Nearby, wild boar and stray dogs roamed through trash and dried up riverbeds in search of food, water, and shelter. Water here is scarce, not because the resource is lacking, but rather, because distribution is a problem. Families sometimes walk for hours to fill a bucket or two with this precious resource.
And yet, if you visited this place, you would come away with a sense of hope and longing. There, the children of Bel Air emerge from their dwellings each morning, sometimes a tent, sometimes a small concrete structure, wearing their tailored Edeyo uniforms as though they are off to an elite Upper East Side prep school. The boys keep their hair short, (Perhaps in an attempt to manage lice?) The girls would not dare show up at school without their hair impeccably braided and adorned with blue and yellow ribbons. I noticed some boys stop at street corners to have their shoes shined before coming to school. (It is bad form to go to school with tarnished shoes, or dirty clothing. This would bring shame to one’s mother.) The children arrive at eight am, still a little sleepy, most certainly all very hungry without having had breakfast or dinner the night before, but still smiling those big white smiles that belie all the trauma they’ve experienced.

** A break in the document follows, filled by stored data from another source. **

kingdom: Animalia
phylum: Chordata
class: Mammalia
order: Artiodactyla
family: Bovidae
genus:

The Edeyo School in Haiti shines as an oasis of hope for this impoverished community. Founded by two Haitian natives, Michael Pradieu and Unik Ernest in 2007, the school clothes, feeds, and educates over three hundred boys and girls from this earthquake ravaged slum. The school boasts a full curriculum and the children learn basic skills like mathematics, reading, and writing. They engage in pen-pal programs with children from around the world, sharing their stories, their photos, and their hopes for a better future.
At Edeyo, many are given the only servings of food and water they will receive that day. Chronic hunger and dehydration are perhaps the greatest challenge in Bel Air, yet the children seem cheery, excitable, and eager to learn. The school staff are all natives of the community, so monies paid out to teachers gets recycled right back into the local economy. Teachers and students engage in art projects and story writing. Many draw pictures of sunny skies with big beautiful homes that they could only dream about. One student painted a picture of a faucet dripping with water. Students are still dealing with the trauma of Haiti’s 7.0-magnitude earthquake, the loss of their homes, and the loss of family members.
Parents, almost all of who are unemployed, come to pick up their children in the afternoons. Mr. Ernest meets with parents after school to remind them that anything is possible, that education will save their children, and that the Edeyo School is there to partner with parents and community members to bring the next generation out of poverty.
As I took the photos, the children all mobbed together to get into the shots. I had never seen a camera have this kind of effect on children before. At times, I was afraid they would crush each other as they clamored to get in the frame. They smiled. They laughed. They posed. They made funny-faces. Some were shy, others somber, but all were eager to have their photo taken. Not one looked away. Their gaze direct, eyes speaking through the lens.
Looking at these photos now, I hear their message loud and clear…
You were here, behind that camera, before you went home, back to your life.
I am still here where you left me.
This is my picture. I am still here.
Please don’t forget me.
In June, Edeyo will host its second annual charity event to raise money to rebuild the school that was completely destroyed during the earthquake. The charity has no overhead expenses and 100% of money raised goes directly to feeding and educating the children. $4,000 dollars is all it takes to run the entire school each month.